## Records supplied

● ● ● ●

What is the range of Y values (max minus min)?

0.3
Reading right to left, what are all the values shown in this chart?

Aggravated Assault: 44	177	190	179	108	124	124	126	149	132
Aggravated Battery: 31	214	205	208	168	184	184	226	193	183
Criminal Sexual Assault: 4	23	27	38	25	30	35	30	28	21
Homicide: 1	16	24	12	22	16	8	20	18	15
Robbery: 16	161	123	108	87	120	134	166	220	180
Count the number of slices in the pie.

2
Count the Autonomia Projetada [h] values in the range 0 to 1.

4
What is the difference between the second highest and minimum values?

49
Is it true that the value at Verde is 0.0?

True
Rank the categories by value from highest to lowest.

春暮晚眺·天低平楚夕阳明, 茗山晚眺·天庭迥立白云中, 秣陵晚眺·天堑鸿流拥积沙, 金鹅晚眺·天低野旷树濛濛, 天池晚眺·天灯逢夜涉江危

● ● ● ●

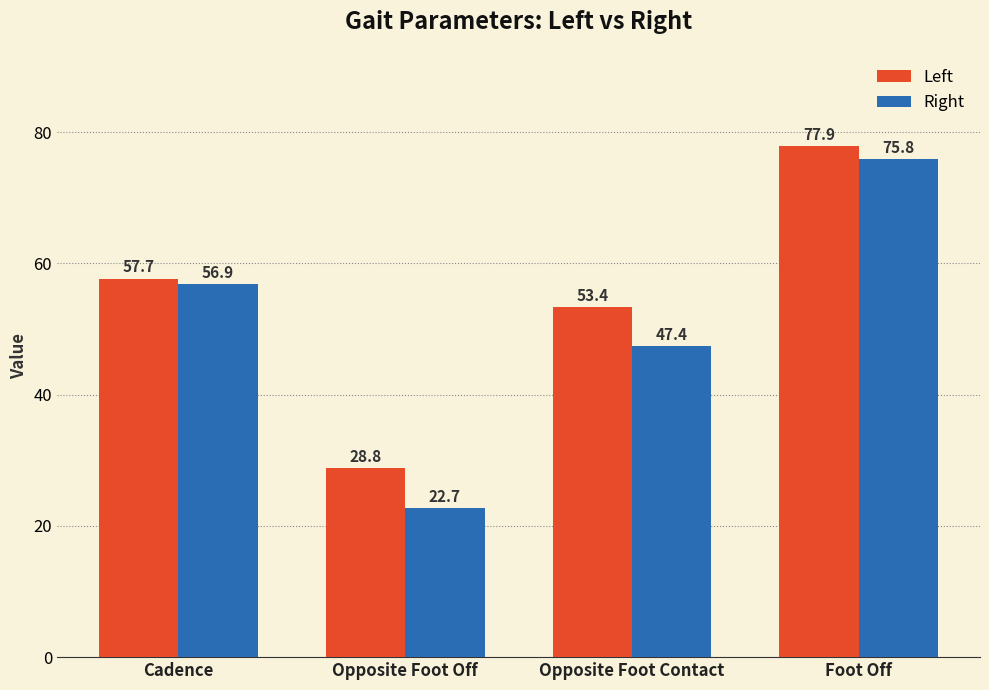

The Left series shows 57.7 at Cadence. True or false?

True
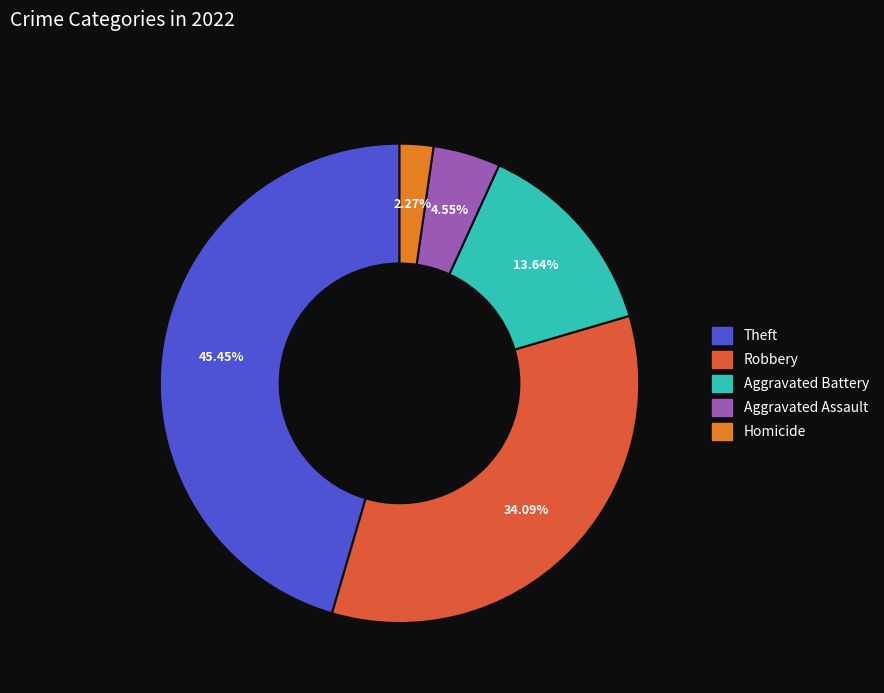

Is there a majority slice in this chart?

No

● ● ● ●

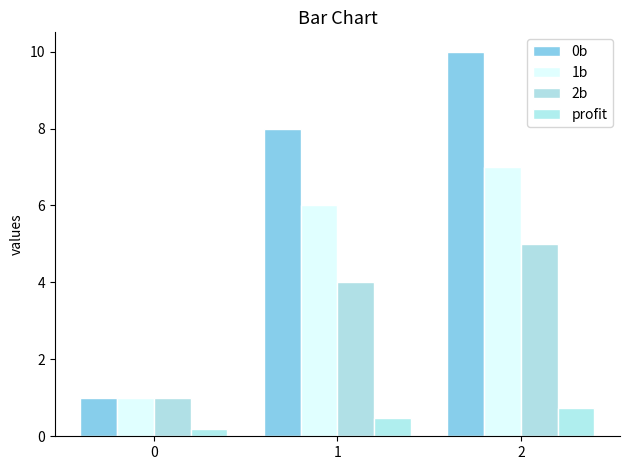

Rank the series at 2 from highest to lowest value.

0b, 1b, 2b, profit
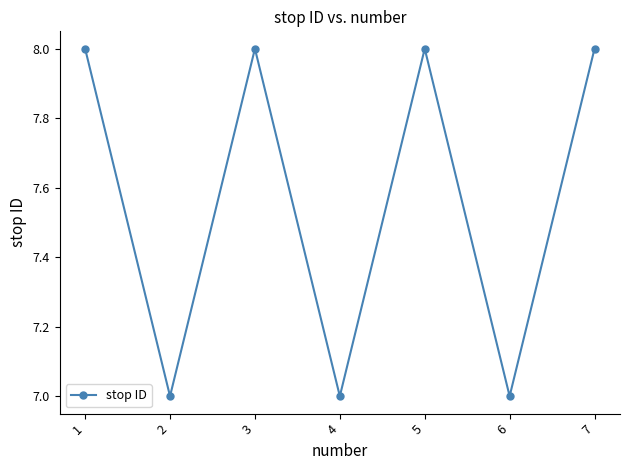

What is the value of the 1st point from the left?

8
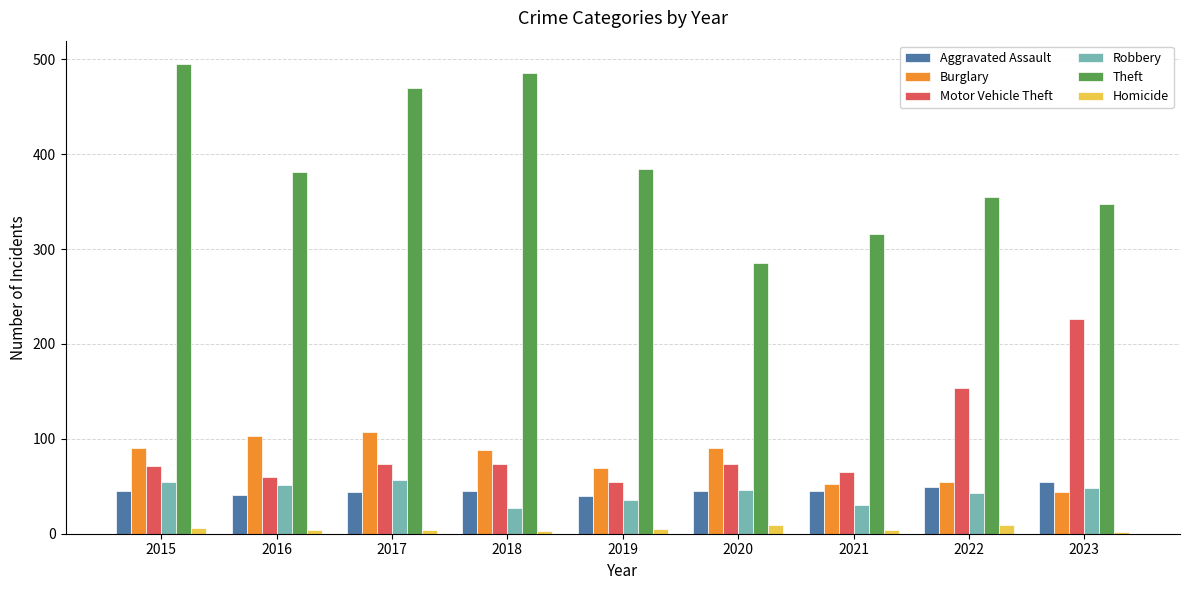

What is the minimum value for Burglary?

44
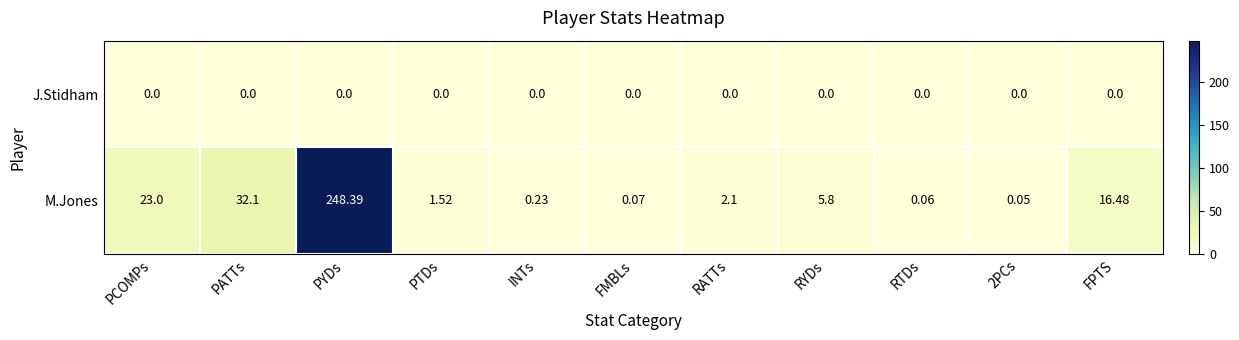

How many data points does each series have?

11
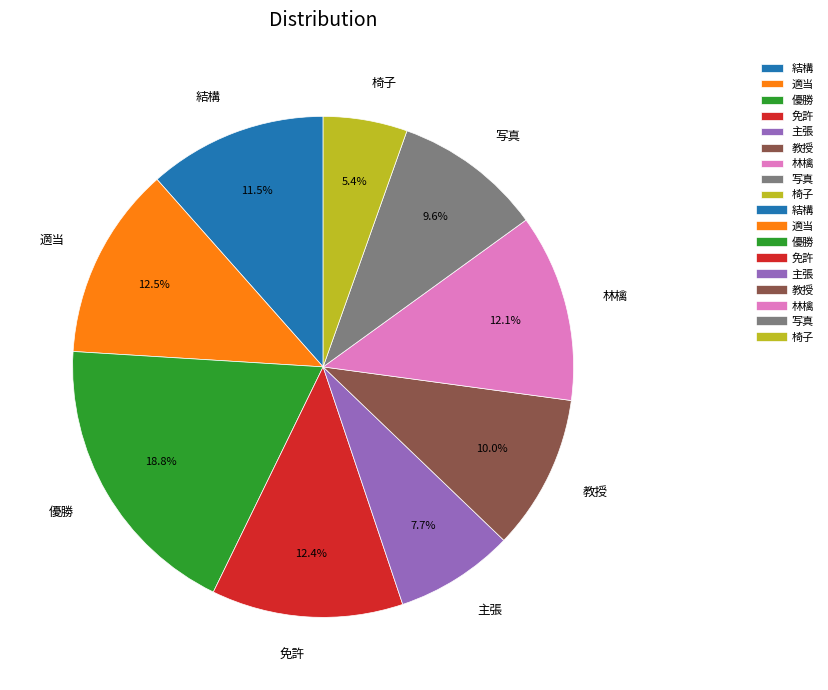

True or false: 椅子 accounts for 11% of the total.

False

● ● ● ●

## Task objective
Give the lines from the line with "What is the range" to the line with "Reading right to", both included, as a JSON list of strings with one string per line and blank lines omitted.

## Result of this exercise
[
  "What is the range of Y values (max minus min)?",
  "0.3",
  "Reading right to left, what are all the values shown in this chart?"
]